Creating content that is ‘SEO-friendly’ is something that almost every marketer should be striving for in 2020, but there needs to be a delicate balance between optimising for search engines and catering to an audience’s wants and needs. Fortunately, the line between the two is blurring.
SEO-friendly content is simply content that is crafted in a way that helps it to perform better in search engine rankings.
Why is this important? 76% of marketers say that organic traffic is the number one metric for determining the success of campaigns and that being more visible in search listings is arguably the best way of achieving this.
Google notes: “Organic or word-of-mouth buzz is what helps build your site’s reputation with both users and Google, and it rarely comes without quality content.”
However, running tangent to this is the fact that 52% also believe that creating content that generates traffic is their single biggest challenge.
The solution to this common conundrum is to adopt an SEO-based mindset during the planning phase that continues through to creation and then publication.

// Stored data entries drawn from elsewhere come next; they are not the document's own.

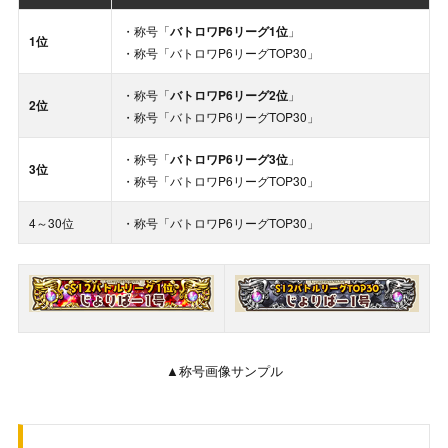
・称号「
バトロワ
P6リーグ
1位
」
1位
・称号「バトロワP6リーグTOP30」
・称号「
バトロワ
P6リーグ
2位
」
2位
・称号「バトロワP6リーグTOP30」
・称号「
バトロワ
P6リーグ
3位
」
3位
・称号「バトロワP6リーグTOP30」
4～30位
・称号「バトロワP6リーグTOP30」
▲称号画像サンプル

By considering SEO at the very beginning, you can optimise accordingly and create valuable content that attracts new audiences, generates leads and drives traffic consistently.
Where’s the best place to start?
If you have just partnered with a content agency and are unsure about what format to use, you can start your SEO journey by first determining the search intent of the people you want to target. This will then help you to identify whether, for example, a blog, video or infographic would work best.
Search intent is a relatively new concept, but it can be broken down into four common patterns of behaviour or intent:
- When a searcher wants specific information, this is ‘informational’, and queries include words such as ‘best’, ‘tutorial’, ‘guide’ and ‘how’.
- When a searcher wants to visit a specific site, this is ‘navigational’, and queries include brand, product and service names.
- When a searcher is considering a purchase, this is ‘commercial’, and queries include words such as ‘comparison’ and ‘cheapest’.
- When a searcher wants to buy something, this is ‘transactional’, and queries include words such as ‘buy’ and ‘coupon’.
You probably already have a few topics in mind for your content campaign, so you just need to find out how people on the internet are searching for these topics on Google. Taking a look at what your competitors are doing via a manual search is a useful way to conduct research. Is there an abundance of how-tos or tutorials?
If you think that searchers will make informational queries to find your content, then you may want to craft a compelling guide in the form of a blog. On the other hand, a navigational query may be best suited to new copy on a product page.
While this is not advanced SEO, search intent is a big part of search success, so just taking the time to consider keywords, topics and how they align with intent can really improve your SEO from the get-go.
Optimise for on-page SEO
Now that you have matched the main body of your content with search intent, you can move on to some of the more technical factors that will make your pages more SEO-friendly. These factors include things such as the URL, image optimisation and header tags.
Visual content is one area that can be overlooked when there is a focus on the quality of written content. Even if you have an excellent article or blog, you need to intersperse blocks of text with an image or two. This is also true on social media. Twitter found that posts with images drive a 35% uptick in retweets.
Whether you decide to insert stock photos or really go the extra mile by adding a first-party infographic, visual content needs to be optimised for search. You can do this by resizing images, creating descriptive image names and adding relevant alt tags.
Reducing file sizes is an easy fix that can be implemented by using even the most basic video editors and upload tools. Just a simple resizing can reduce the ‘weight’ of your pages, which will boost load times and improve the overall user experience. Both of these factors will soon be important signals for search rankings.
Using alt tags is also important as this text will relay the appearance and function of an image to Google. This context helps its search engine crawlers to index images properly. Alt text should be relatively short at around 125 characters, include relevant keywords, and be truly descriptive of what the image represents.
Don’t forget about the URL and interlinking
While the URL doesn’t have a major impact on ranking in search, you should make it relevant and readable so that people know what content lies within. An optimised URL can also be viewed as more trustworthy, especially if it includes a site’s hierarchy within it.
Google recommends using lowercase letters, being concise and descriptive, and adding punctuation in the form of hyphens rather than underscores.
Finally, you can round off your SEO-centric strategy by adjusting your internal links. Google notes: “Some pages are known because Google has already crawled them before. Other pages are discovered when Google follows a link from a known page to a new page.”
Linking to relevant pages on your site within blogs and other forms of content helps to build a site structure that is of great value to both search engines and the people trying to navigate your website. More than half of marketers say that using related links is best as these can flesh out a subject or answer more specific queries.
Let your agency do the rest
Working with an agency is an effective shortcut for SEO-friendly campaigns as a professional third party will be able to create and optimise titles, meta descriptions, subheadings and the main body of the content specifically for search.
All you need to do is align search intent before you start and then get a webmaster to optimise technical factors after the creative phase to publish content that will be valuable to your audience and attract that all-important organic traffic to your website.